AB: Another scenario, someone has a heart attack, stroke or something like that, how much will this add in journey time from particular places?
IW: That depends where they are, and to which hospital the victim is taken. The draft report has done some calculations, but these don’t factor in the possibility that an A&E is full and putting patients on divert. The worst place to be would be South Lewisham, so that’s the South Circular.
AB: Is there any provision for air ambulance cover, that sort of thing?
IW: I don’t know. They run on donations and stuff, don’t they? I don’t know where is covered by air ambulance.
AB: Finance-wise, do you have any details of the debts that are owed, namely which hospital or whatever owes how much? To whom are these debts owed? Is it just banks or other parties? Can you give names if possible? How much of this debt is real debt and how much of it is things like consultancy fees? In particular, how much of it is interest?
IW: These are good sources for those questions:
AB: Would it be possible for this debt issue to be resolved in some other way, by - don't laugh, I'm serious - a set number of free operations or some other payment in kind, perhaps a doctor and nurse being available at a reduced rate for events or some such?
IW: The debt should be re-negotiated. God knows why the administrator didn’t suggest that. The Private Finance Initiative companies are rolling in money and make over 50% profit from their turnover. Some of them evade tax. They can absorb a restructuring of the debt. The PFI schemes are a millstone on the neck of the NHS and our schools. They should never have been allowed. It’s worth pointing out that New Labour took out these loans everywhere they could.
AB: What are you doing besides meetings: petitions, a lobby of Parliament, a custard pie in the Minister's face?

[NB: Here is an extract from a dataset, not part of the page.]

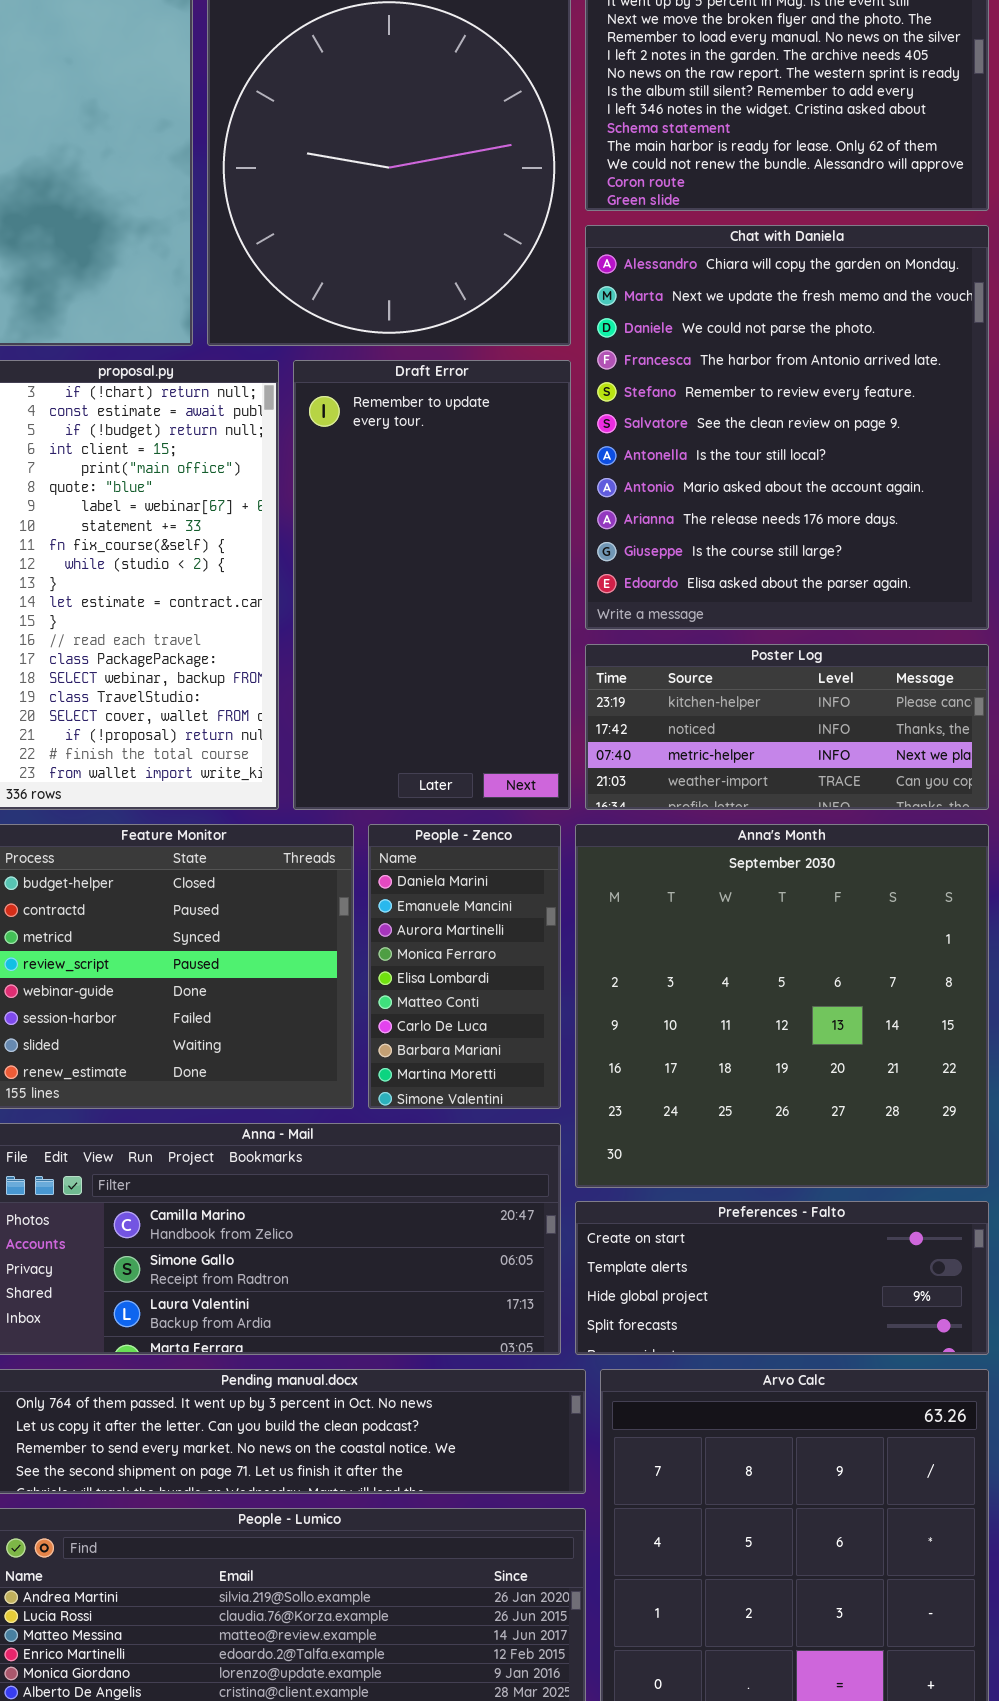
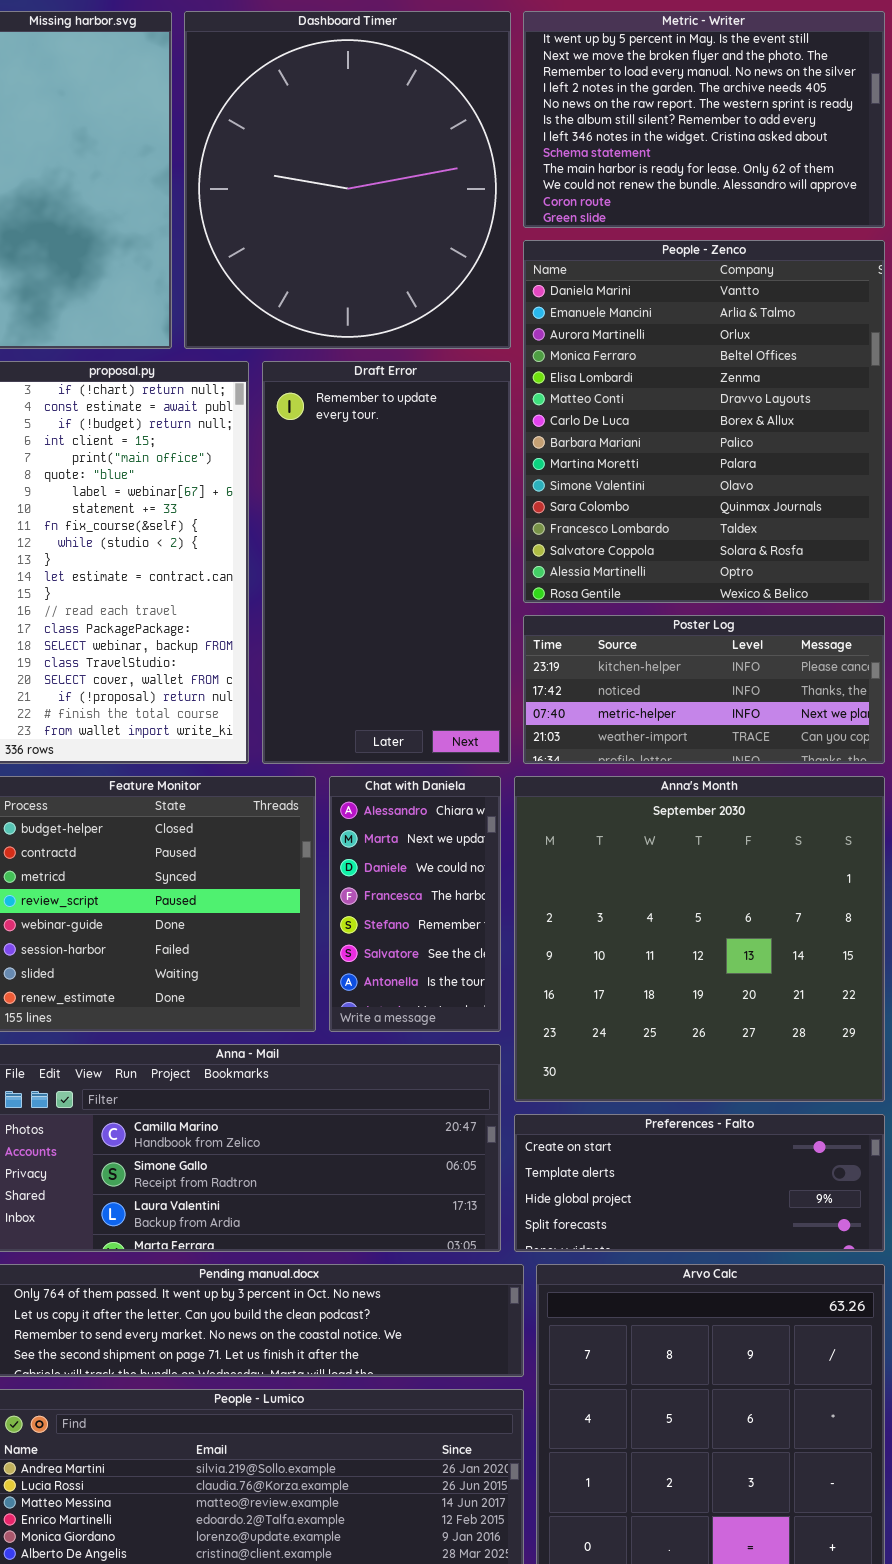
Chat with Daniela: [585,225,989,630] -> [329,776,501,1032], moved, resized
People - Zenco: [368,824,561,1109] -> [523,240,885,603], moved, resized

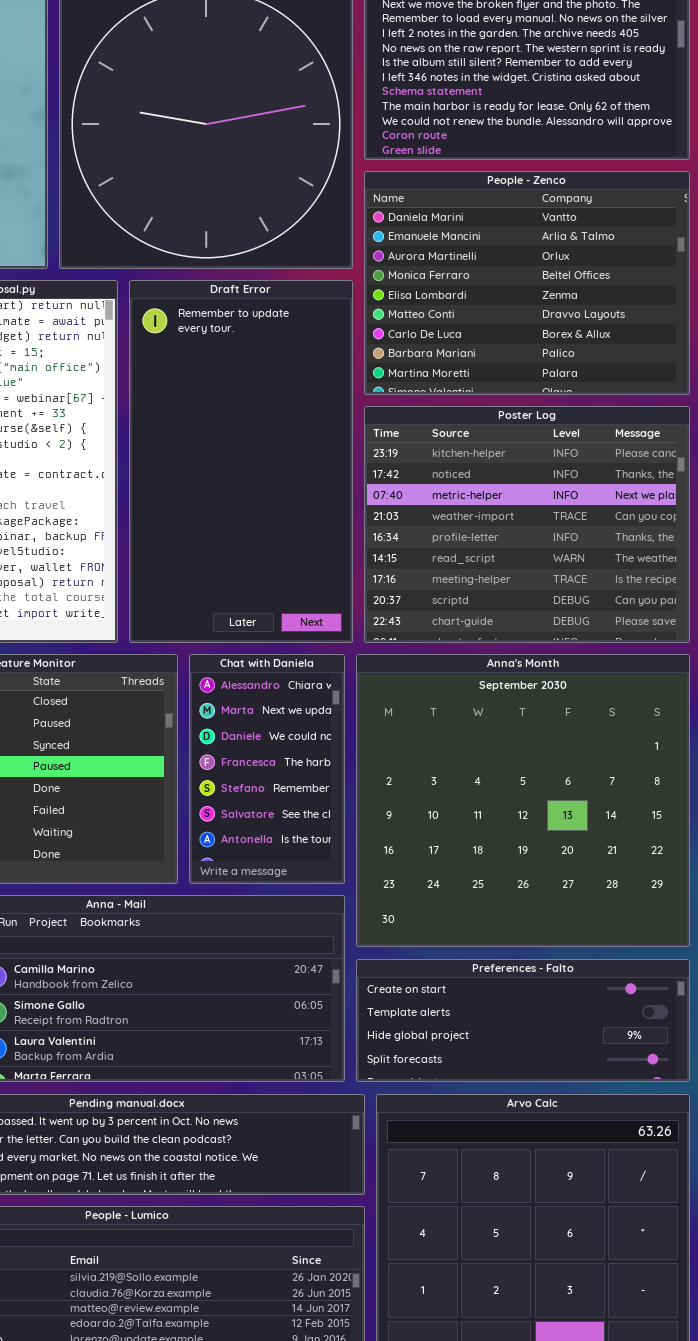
People - Zenco: [523,240,885,603] -> [364,171,690,395], resized
Poster Log: [523,615,885,764] -> [364,406,690,643], resized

IW: Yes, the demonstration, November 24 at 2pm, from Loampit Vale roundabout. Or people can get to the hospital around 3pm. There is a public meeting this Thursday November, 6-8pm, at Lewisham Hospital in the Lessoff Auditorium. Check our website for details, updates, petitions, public meetings, etc. Things are always being planned, but the demonstration is the firmest date in the calendar.
AB: Iain Wilson, thank you very much.
The two links Iain Wilson gave us contain no information about interest, that will take some digging. One suspects though there is more than a little cronyism afoot as with Lord Bichard.
If you live in Lewisham or even if you don't, you might consider supporting this campaign. You might not be able to get pregnant or be liable to suffer a stroke or heart attack, but accidents including fires are a different matter, and if the extra journey time in the ambulance concerns you, a family member, friend or colleague, those few minutes could be precious indeed.